→ PROBLEM TO SOLVE
Your reply must consist of the data below, reproduced character for character.

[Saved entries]
======
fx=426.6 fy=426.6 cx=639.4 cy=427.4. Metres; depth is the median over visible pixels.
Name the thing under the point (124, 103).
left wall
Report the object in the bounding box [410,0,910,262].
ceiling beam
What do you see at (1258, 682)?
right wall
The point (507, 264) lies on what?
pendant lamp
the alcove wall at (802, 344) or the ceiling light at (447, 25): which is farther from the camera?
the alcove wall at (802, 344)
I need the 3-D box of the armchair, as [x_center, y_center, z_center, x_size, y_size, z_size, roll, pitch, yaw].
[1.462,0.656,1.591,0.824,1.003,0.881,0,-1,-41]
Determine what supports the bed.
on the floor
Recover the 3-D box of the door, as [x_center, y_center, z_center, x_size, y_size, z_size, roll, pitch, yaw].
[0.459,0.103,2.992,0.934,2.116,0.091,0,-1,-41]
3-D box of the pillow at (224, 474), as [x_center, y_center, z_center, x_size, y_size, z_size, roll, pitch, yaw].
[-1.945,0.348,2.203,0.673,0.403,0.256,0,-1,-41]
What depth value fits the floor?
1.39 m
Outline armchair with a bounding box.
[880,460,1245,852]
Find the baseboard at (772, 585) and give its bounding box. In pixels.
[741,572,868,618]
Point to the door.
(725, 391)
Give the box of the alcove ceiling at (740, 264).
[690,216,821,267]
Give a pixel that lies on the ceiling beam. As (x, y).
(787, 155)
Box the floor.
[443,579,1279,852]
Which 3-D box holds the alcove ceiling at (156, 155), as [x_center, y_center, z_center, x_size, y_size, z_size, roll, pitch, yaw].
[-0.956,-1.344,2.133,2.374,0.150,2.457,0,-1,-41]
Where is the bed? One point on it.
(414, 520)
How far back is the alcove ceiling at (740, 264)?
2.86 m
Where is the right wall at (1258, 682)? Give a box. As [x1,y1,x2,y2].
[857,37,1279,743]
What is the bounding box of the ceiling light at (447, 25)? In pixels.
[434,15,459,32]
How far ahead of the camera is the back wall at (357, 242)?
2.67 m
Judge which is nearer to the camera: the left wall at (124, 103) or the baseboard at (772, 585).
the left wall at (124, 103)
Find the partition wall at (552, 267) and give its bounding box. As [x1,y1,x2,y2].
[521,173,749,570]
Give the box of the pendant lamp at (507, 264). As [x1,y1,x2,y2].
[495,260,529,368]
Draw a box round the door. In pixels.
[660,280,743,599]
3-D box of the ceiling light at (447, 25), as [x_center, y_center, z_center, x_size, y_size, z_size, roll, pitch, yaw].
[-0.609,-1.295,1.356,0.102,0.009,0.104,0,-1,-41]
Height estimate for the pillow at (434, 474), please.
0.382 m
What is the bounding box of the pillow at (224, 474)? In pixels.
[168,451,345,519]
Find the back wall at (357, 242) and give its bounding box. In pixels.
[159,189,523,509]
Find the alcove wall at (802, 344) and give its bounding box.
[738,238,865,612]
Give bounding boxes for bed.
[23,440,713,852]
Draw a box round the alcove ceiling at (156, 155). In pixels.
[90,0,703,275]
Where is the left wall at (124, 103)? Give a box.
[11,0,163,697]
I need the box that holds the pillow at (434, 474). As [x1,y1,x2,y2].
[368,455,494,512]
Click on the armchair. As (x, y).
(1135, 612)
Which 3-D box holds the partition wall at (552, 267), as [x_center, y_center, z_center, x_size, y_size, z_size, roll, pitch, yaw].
======
→ ANSWER SECTION
fx=426.6 fy=426.6 cx=639.4 cy=427.4. Metres; depth is the median over visible pixels.
Name the thing under the point (124, 103).
left wall
Report the object in the bounding box [410,0,910,262].
ceiling beam
What do you see at (1258, 682)?
right wall
The point (507, 264) lies on what?
pendant lamp
the alcove wall at (802, 344) or the ceiling light at (447, 25): which is farther from the camera?
the alcove wall at (802, 344)
I need the 3-D box of the armchair, as [x_center, y_center, z_center, x_size, y_size, z_size, roll, pitch, yaw].
[1.462,0.656,1.591,0.824,1.003,0.881,0,-1,-41]
Determine what supports the bed.
on the floor
Recover the 3-D box of the door, as [x_center, y_center, z_center, x_size, y_size, z_size, roll, pitch, yaw].
[0.459,0.103,2.992,0.934,2.116,0.091,0,-1,-41]
3-D box of the pillow at (224, 474), as [x_center, y_center, z_center, x_size, y_size, z_size, roll, pitch, yaw].
[-1.945,0.348,2.203,0.673,0.403,0.256,0,-1,-41]
What depth value fits the floor?
1.39 m
Outline armchair with a bounding box.
[880,460,1245,852]
Find the baseboard at (772, 585) and give its bounding box. In pixels.
[741,572,868,618]
Point to the door.
(725, 391)
Give the box of the alcove ceiling at (740, 264).
[690,216,821,267]
Give a pixel that lies on the ceiling beam. As (x, y).
(787, 155)
Box the floor.
[443,579,1279,852]
Which 3-D box holds the alcove ceiling at (156, 155), as [x_center, y_center, z_center, x_size, y_size, z_size, roll, pitch, yaw].
[-0.956,-1.344,2.133,2.374,0.150,2.457,0,-1,-41]
Where is the bed? One point on it.
(414, 520)
How far back is the alcove ceiling at (740, 264)?
2.86 m
Where is the right wall at (1258, 682)? Give a box. As [x1,y1,x2,y2].
[857,37,1279,743]
What is the bounding box of the ceiling light at (447, 25)? In pixels.
[434,15,459,32]
How far ahead of the camera is the back wall at (357, 242)?
2.67 m
Judge which is nearer to the camera: the left wall at (124, 103) or the baseboard at (772, 585).
the left wall at (124, 103)
Find the partition wall at (552, 267) and give its bounding box. As [x1,y1,x2,y2].
[521,173,749,570]
Give the box of the pendant lamp at (507, 264). As [x1,y1,x2,y2].
[495,260,529,368]
Draw a box round the door. In pixels.
[660,280,743,599]
3-D box of the ceiling light at (447, 25), as [x_center, y_center, z_center, x_size, y_size, z_size, roll, pitch, yaw].
[-0.609,-1.295,1.356,0.102,0.009,0.104,0,-1,-41]
Height estimate for the pillow at (434, 474), please.
0.382 m
What is the bounding box of the pillow at (224, 474)? In pixels.
[168,451,345,519]
Find the back wall at (357, 242) and give its bounding box. In pixels.
[159,189,523,509]
Find the alcove wall at (802, 344) and give its bounding box.
[738,238,865,612]
Give bounding boxes for bed.
[23,440,713,852]
Draw a box round the alcove ceiling at (156, 155). In pixels.
[90,0,703,275]
Where is the left wall at (124, 103)? Give a box.
[11,0,163,697]
I need the box that holds the pillow at (434, 474). As [x1,y1,x2,y2].
[368,455,494,512]
Click on the armchair. As (x, y).
(1135, 612)
Which 3-D box holds the partition wall at (552, 267), as [x_center, y_center, z_center, x_size, y_size, z_size, roll, pitch, yaw].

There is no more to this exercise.